- WHAT YOU HAVE TO DO -
In the data below, retype exactly the line that contains "Vie privée et cookies" and every line after it, through the last.

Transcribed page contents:

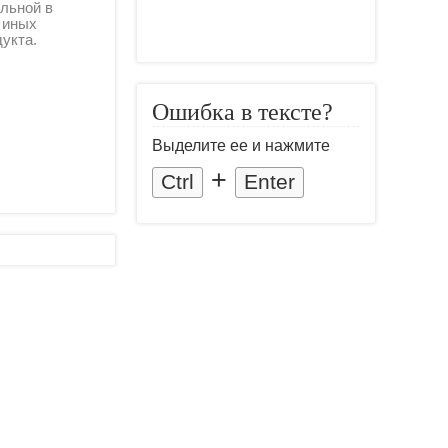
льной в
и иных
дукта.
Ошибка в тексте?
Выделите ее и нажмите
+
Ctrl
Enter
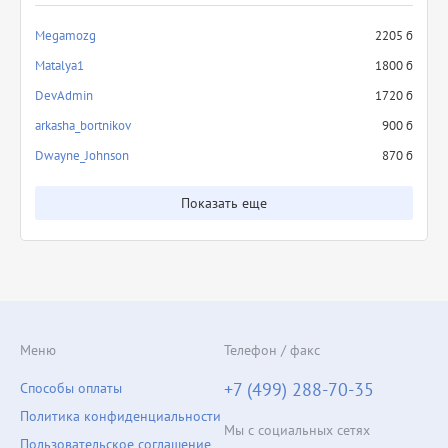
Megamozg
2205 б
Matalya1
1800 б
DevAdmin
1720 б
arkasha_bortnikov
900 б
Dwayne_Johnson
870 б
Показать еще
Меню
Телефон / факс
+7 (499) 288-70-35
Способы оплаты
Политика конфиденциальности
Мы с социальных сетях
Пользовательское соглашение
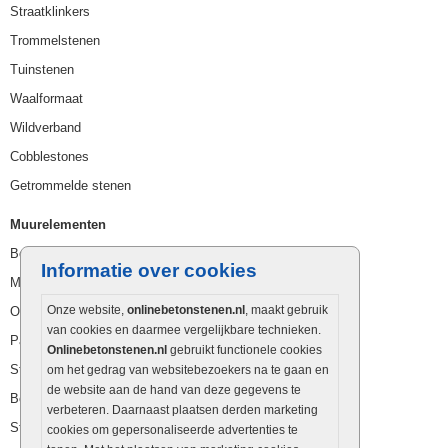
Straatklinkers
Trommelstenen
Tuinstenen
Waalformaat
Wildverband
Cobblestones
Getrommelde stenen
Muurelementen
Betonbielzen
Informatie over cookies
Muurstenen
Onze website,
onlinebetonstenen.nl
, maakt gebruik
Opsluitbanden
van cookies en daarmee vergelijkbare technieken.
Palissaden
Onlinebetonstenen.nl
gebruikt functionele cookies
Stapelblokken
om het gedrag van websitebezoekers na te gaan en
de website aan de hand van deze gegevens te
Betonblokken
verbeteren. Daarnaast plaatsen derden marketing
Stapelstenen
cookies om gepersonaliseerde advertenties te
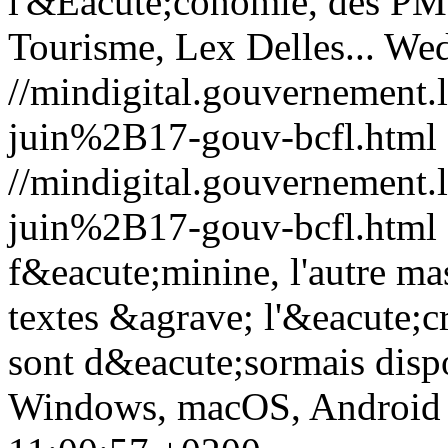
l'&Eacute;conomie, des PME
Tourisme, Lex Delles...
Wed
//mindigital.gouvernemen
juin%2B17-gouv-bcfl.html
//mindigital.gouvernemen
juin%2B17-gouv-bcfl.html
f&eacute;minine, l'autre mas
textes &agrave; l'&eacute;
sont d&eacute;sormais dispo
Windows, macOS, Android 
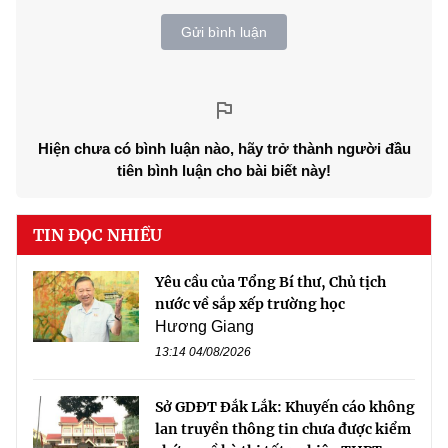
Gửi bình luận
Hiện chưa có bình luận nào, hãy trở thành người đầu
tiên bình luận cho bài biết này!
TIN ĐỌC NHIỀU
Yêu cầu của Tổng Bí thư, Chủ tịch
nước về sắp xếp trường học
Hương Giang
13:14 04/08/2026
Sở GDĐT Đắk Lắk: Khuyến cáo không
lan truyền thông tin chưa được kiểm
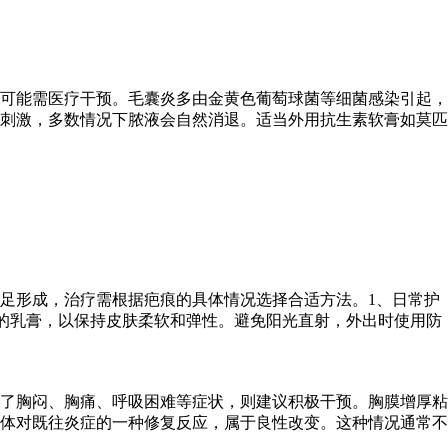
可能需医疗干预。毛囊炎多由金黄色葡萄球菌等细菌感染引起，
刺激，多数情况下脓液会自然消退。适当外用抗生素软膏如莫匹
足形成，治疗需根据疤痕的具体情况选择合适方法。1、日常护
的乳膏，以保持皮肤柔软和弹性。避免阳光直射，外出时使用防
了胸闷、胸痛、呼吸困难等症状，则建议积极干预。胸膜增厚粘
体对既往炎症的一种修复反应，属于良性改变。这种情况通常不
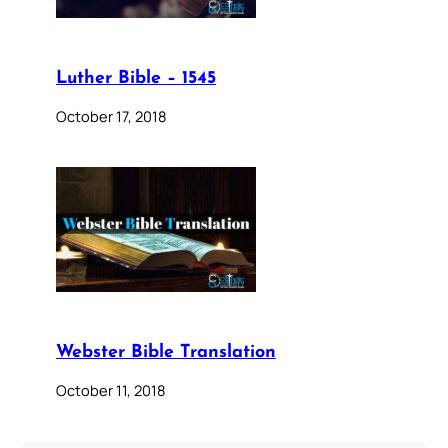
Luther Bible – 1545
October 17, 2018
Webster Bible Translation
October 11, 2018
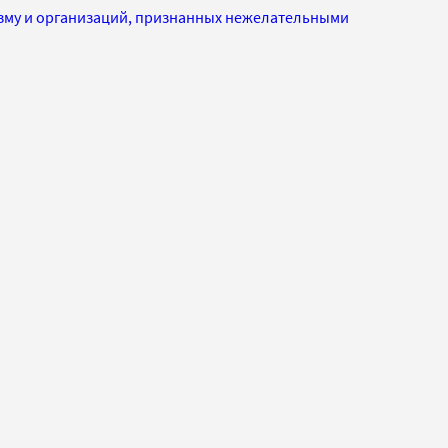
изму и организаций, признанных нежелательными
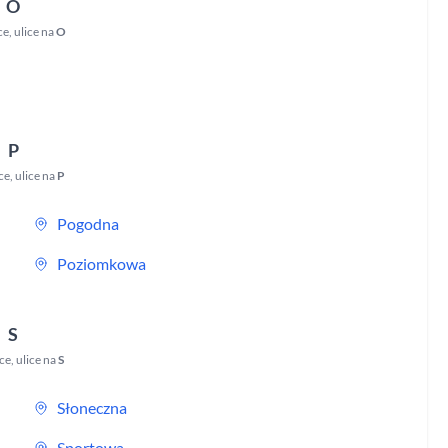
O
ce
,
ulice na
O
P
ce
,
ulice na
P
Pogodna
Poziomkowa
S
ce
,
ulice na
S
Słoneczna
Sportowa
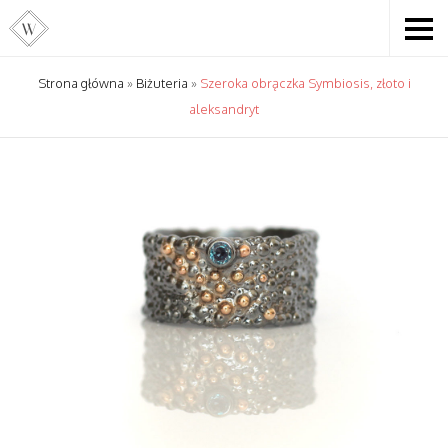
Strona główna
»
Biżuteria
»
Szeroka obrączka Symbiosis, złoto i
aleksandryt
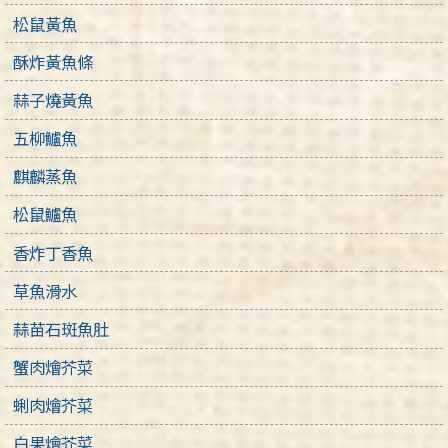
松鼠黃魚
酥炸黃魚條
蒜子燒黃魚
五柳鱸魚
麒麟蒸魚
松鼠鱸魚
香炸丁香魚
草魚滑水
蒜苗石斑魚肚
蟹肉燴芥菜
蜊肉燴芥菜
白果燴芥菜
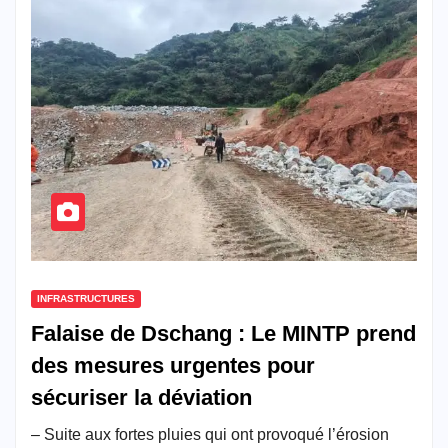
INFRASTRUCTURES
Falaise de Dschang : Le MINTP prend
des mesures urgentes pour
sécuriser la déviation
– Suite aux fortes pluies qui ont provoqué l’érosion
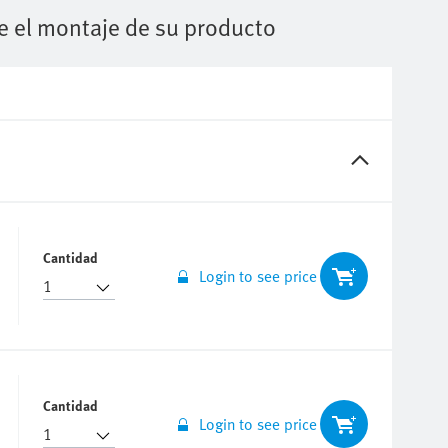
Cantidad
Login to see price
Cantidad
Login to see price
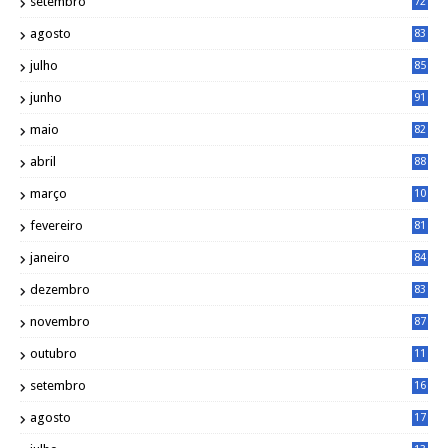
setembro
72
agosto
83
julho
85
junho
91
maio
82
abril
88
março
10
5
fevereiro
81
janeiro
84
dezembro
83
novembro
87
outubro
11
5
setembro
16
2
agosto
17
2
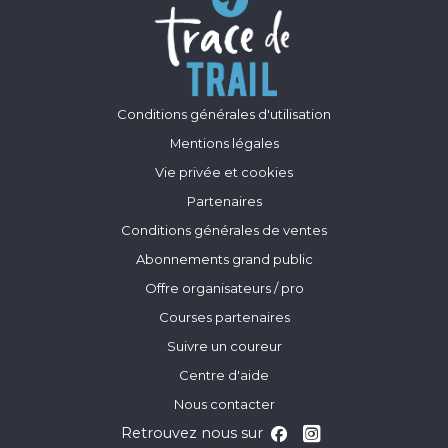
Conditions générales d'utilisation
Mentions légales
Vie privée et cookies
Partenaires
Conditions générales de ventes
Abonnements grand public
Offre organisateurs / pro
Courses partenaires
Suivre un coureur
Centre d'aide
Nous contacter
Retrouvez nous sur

- TASK ANSWER -
Vie privée et cookies
Partenaires
Conditions générales de ventes
Abonnements grand public
Offre organisateurs / pro
Courses partenaires
Suivre un coureur
Centre d'aide
Nous contacter
Retrouvez nous sur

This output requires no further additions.